Recorded information: Begin

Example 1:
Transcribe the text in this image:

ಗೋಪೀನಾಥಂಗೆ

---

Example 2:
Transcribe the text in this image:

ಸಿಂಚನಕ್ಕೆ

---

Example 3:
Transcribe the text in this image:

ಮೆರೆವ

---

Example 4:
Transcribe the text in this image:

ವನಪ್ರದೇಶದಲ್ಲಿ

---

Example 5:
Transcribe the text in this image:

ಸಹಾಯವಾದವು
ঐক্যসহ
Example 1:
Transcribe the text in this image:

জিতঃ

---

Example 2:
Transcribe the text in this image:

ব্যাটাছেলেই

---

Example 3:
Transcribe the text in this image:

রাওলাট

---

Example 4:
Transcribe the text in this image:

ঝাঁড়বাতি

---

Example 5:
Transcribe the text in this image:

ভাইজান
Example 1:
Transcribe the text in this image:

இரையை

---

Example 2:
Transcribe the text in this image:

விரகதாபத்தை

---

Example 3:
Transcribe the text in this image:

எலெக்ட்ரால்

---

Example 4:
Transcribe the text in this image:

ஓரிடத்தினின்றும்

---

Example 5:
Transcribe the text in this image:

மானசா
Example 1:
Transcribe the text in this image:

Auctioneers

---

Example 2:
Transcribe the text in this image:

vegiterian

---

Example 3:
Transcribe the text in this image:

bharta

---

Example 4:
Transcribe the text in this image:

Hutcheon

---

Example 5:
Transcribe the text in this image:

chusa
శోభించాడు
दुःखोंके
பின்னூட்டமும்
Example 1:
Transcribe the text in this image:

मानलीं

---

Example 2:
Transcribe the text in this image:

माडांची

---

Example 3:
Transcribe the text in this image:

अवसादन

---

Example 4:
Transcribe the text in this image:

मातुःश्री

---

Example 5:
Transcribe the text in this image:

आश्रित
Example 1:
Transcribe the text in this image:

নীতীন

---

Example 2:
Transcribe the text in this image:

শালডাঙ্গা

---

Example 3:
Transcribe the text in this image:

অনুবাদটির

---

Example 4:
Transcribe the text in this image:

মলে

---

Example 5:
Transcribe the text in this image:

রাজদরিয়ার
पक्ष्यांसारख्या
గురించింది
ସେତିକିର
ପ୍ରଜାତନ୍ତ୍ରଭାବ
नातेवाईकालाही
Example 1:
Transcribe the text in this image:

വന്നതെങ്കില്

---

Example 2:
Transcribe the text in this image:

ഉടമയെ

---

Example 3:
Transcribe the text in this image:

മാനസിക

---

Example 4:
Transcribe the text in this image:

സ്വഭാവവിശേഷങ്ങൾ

Recorded information: End

**Problem to work on:**
A faithful copy of every record is required; output it in full.

**Output for this exercise:**
Example 1:
Transcribe the text in this image:

ಗೋಪೀನಾಥಂಗೆ

---

Example 2:
Transcribe the text in this image:

ಸಿಂಚನಕ್ಕೆ

---

Example 3:
Transcribe the text in this image:

ಮೆರೆವ

---

Example 4:
Transcribe the text in this image:

ವನಪ್ರದೇಶದಲ್ಲಿ

---

Example 5:
Transcribe the text in this image:

ಸಹಾಯವಾದವು
ঐক্যসহ
Example 1:
Transcribe the text in this image:

জিতঃ

---

Example 2:
Transcribe the text in this image:

ব্যাটাছেলেই

---

Example 3:
Transcribe the text in this image:

রাওলাট

---

Example 4:
Transcribe the text in this image:

ঝাঁড়বাতি

---

Example 5:
Transcribe the text in this image:

ভাইজান
Example 1:
Transcribe the text in this image:

இரையை

---

Example 2:
Transcribe the text in this image:

விரகதாபத்தை

---

Example 3:
Transcribe the text in this image:

எலெக்ட்ரால்

---

Example 4:
Transcribe the text in this image:

ஓரிடத்தினின்றும்

---

Example 5:
Transcribe the text in this image:

மானசா
Example 1:
Transcribe the text in this image:

Auctioneers

---

Example 2:
Transcribe the text in this image:

vegiterian

---

Example 3:
Transcribe the text in this image:

bharta

---

Example 4:
Transcribe the text in this image:

Hutcheon

---

Example 5:
Transcribe the text in this image:

chusa
శోభించాడు
दुःखोंके
பின்னூட்டமும்
Example 1:
Transcribe the text in this image:

मानलीं

---

Example 2:
Transcribe the text in this image:

माडांची

---

Example 3:
Transcribe the text in this image:

अवसादन

---

Example 4:
Transcribe the text in this image:

मातुःश्री

---

Example 5:
Transcribe the text in this image:

आश्रित
Example 1:
Transcribe the text in this image:

নীতীন

---

Example 2:
Transcribe the text in this image:

শালডাঙ্গা

---

Example 3:
Transcribe the text in this image:

অনুবাদটির

---

Example 4:
Transcribe the text in this image:

মলে

---

Example 5:
Transcribe the text in this image:

রাজদরিয়ার
पक्ष्यांसारख्या
గురించింది
ସେତିକିର
ପ୍ରଜାତନ୍ତ୍ରଭାବ
नातेवाईकालाही
Example 1:
Transcribe the text in this image:

വന്നതെങ്കില്

---

Example 2:
Transcribe the text in this image:

ഉടമയെ

---

Example 3:
Transcribe the text in this image:

മാനസിക

---

Example 4:
Transcribe the text in this image:

സ്വഭാവവിശേഷങ്ങൾ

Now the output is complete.